Guess what, ExecuteResultSet is using the same connection object as the one getting finalized. Now, everything is making sense and of course you are going to get the memory access violation when sql ce is in middle of executing your query in native library. But, why is this connection object getting disposed?

10. find the module name from exception thread

0:000> lmv m MyApp_SqlCe*
start    end        module name
06e10000 0700c000   MyApp_SqlCe   (deferred)
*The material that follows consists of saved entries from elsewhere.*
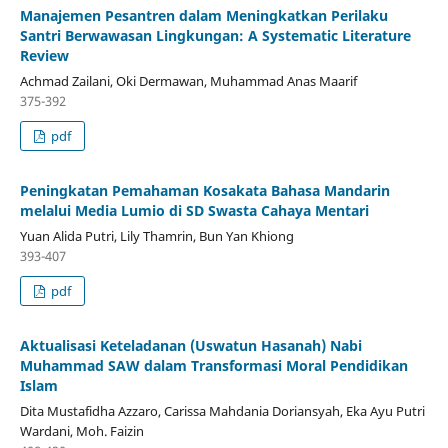
Manajemen Pesantren dalam Meningkatkan Perilaku
Santri Berwawasan Lingkungan: A Systematic Literature
Review
Achmad Zailani, Oki Dermawan, Muhammad Anas Maarif
375-392
pdf
Peningkatan Pemahaman Kosakata Bahasa Mandarin
melalui Media Lumio di SD Swasta Cahaya Mentari
Yuan Alida Putri, Lily Thamrin, Bun Yan Khiong
393-407
pdf
Aktualisasi Keteladanan (Uswatun Hasanah) Nabi
Muhammad SAW dalam Transformasi Moral Pendidikan
Islam
Dita Mustafidha Azzaro, Carissa Mahdania Doriansyah, Eka Ayu Putri
Wardani, Moh. Faizin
11. Save the module and browse using reflector

0:000> !savemodule 06e10000 c:\temp\myappsqlce.dll
3 sections in file
section 0 – VA=2000, VASize=1f5794, FileAddr=1000, FileSize=1f6000
section 1 – VA=1f8000, VASize=3c0, FileAddr=1f7000, FileSize=1000
section 2 – VA=1fa000, VASize=c, FileAddr=1f8000, FileSize=1000

12. The culprit

SqlCeDataReader reader = command.ExecuteReader(CommandBehavior.CloseConnection);
Basically, at some point before calling ExecuteResultSet, the above line was getting executed on the same connection object with CommandBehavior = CloseConnection. This was disposing the connection object that’s why depending on memory pressure and finalizer queue, memory access violation was thrown randomly.

You may get disposed exception or other managed exception but in this case the timing was such that connection object always ended up in getting finalized while query is getting executed in native sql ce dll.